• **Excerto para leitura**

----------

A 28 de Outubro do mesmo ano de 1963, foi publicado o Decreto-Lei n. 45 331 que, no artigo 28, revogaria as correspondentes disposições do Decreto-Lei n. 37191 e prescreveu:
"Artigo 28: Salvo o disposto no Decreto-Lei n. 44954, de 2 de Abril de 1963 (ate pela data se manifesta o erro com que no Diario do Governo se indicou o n. 44959) e da exclusiva competencia do Governo o lançamento de quaisquer impostos, taxas e contribuições relativos ao uso, circulação e estacionamento de veiculos automoveis ou a quaisquer outras materias que se relacionem com os mesmos e os respectivos condutores ou com gasolina, protectores e camaras-de-ar. Tambem nenhum orgão da Administração, salvo o Governo, nem nenhum corpo administrativo podera estabelecer quaisquer multas relativas a tais materias.
Paragrafo unico - A violação deste preceito por parte dos corpos administrativos envolve a perda da compensação estabelecida pelo Decreto n. 17813, de 30 de Dezembro de 1929, e a dedução das importancias por eles indevidamente cobradas nas entregas do produto dos adicionais sobre as contribuições e impostos arrecadados pelo Estado".

----------

• **Tarefas a realizar**
(A) Resuma em duas frases o excerto sobre o Decreto-Lei de 1963.
(B) Responda às perguntas seguintes com base no excerto sobre o Decreto-Lei de 1963.
(i) Em que data foi publicado o Decreto-Lei n. 45 331?
(ii) Que número foi indicado por erro no Diário do Governo?
(iii) Qual é a data do Decreto n. 17813?
(C) Prossiga o excerto sobre o Decreto-Lei de 1963 a partir da última frase apresentada.

----------

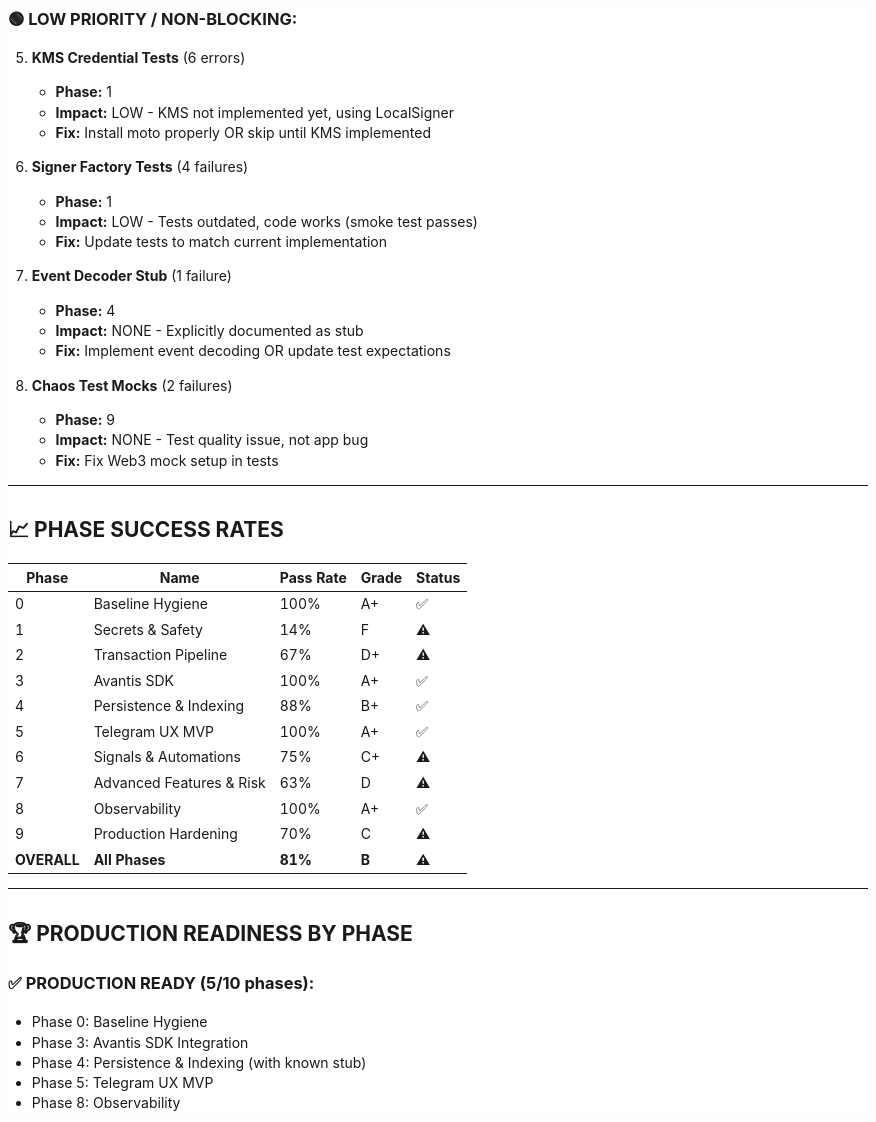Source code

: ### **🟢 LOW PRIORITY / NON-BLOCKING:**

5. **KMS Credential Tests** (6 errors)
   - **Phase:** 1
   - **Impact:** LOW - KMS not implemented yet, using LocalSigner
   - **Fix:** Install moto properly OR skip until KMS implemented

6. **Signer Factory Tests** (4 failures)
   - **Phase:** 1
   - **Impact:** LOW - Tests outdated, code works (smoke test passes)
   - **Fix:** Update tests to match current implementation

7. **Event Decoder Stub** (1 failure)
   - **Phase:** 4
   - **Impact:** NONE - Explicitly documented as stub
   - **Fix:** Implement event decoding OR update test expectations

8. **Chaos Test Mocks** (2 failures)
   - **Phase:** 9
   - **Impact:** NONE - Test quality issue, not app bug
   - **Fix:** Fix Web3 mock setup in tests

---

## 📈 PHASE SUCCESS RATES

| Phase | Name | Pass Rate | Grade | Status |
|-------|------|-----------|-------|--------|
| 0 | Baseline Hygiene | 100% | A+ | ✅ |
| 1 | Secrets & Safety | 14% | F | ⚠️ |
| 2 | Transaction Pipeline | 67% | D+ | ⚠️ |
| 3 | Avantis SDK | 100% | A+ | ✅ |
| 4 | Persistence & Indexing | 88% | B+ | ✅ |
| 5 | Telegram UX MVP | 100% | A+ | ✅ |
| 6 | Signals & Automations | 75% | C+ | ⚠️ |
| 7 | Advanced Features & Risk | 63% | D | ⚠️ |
| 8 | Observability | 100% | A+ | ✅ |
| 9 | Production Hardening | 70% | C | ⚠️ |
| **OVERALL** | **All Phases** | **81%** | **B** | **⚠️** |

---

## 🏆 PRODUCTION READINESS BY PHASE

### ✅ **PRODUCTION READY (5/10 phases):**
- Phase 0: Baseline Hygiene
- Phase 3: Avantis SDK Integration
- Phase 4: Persistence & Indexing (with known stub)
- Phase 5: Telegram UX MVP
- Phase 8: Observability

----------

• **Respostas por ordem**
(A) Em 28 de outubro de 1963 foi publicado o Decreto-Lei n. 45 331, cujo artigo 28 atribuiu ao Governo, salvo o disposto no Decreto-Lei n. 44954, a competência exclusiva para lançar impostos, taxas e contribuições relativos a veículos automóveis, aos seus condutores, à gasolina, a protectores e a câmaras-de-ar, e para estabelecer multas nessas matérias. Se os corpos administrativos violarem este preceito, perdem a compensação estabelecida pelo Decreto n. 17813 e sofrem a dedução das importâncias que cobraram indevidamente.

(B)
(i) A 28 de outubro de 1963.
(ii) O n. 44959.
(iii) 30 de dezembro de 1929.

(C)
Os Diplomas legais que desde 1929 vem sendo publicados proibindo os corpos administrativos de tributar os automoveis, com ligeirissimas variantes de redacção, tem-se mantido fieis ao principio inicialmente proclamado de libertar tais veiculos das multiplas sobrecargas fiscais, a que chegaram a estar sujeitos, impeditivas de sua circulação, buscando antes facilitar a sua expansão como rapido meio de comunicação.
Como se alcança das transcrições que fizemos ha, em todos esses diplomas, expressões que, por menos precisas, tem tornado possiveis divergencias jurisprudenciais a que, pelo Decreto-Lei n. 44954 - diploma evidentemente interpretativo como logo resulta do seu relatorio e foi proclamado pelo assento de 26 de Maio de 1964 - o legislador se sentiu forçado a por cobro.
Efectivamente o artigo 28 do Decreto-Lei n. 45331, depois de ressalvar "o disposto no Decreto-Lei n. 44954", reserva para a competencia exclusiva do Governo, toda a tributação relativa ao uso, circulação e estacionamento de automoveis "ou a quaisquer outras materias que se relacionem com os mesmos e os respectivos condutores...".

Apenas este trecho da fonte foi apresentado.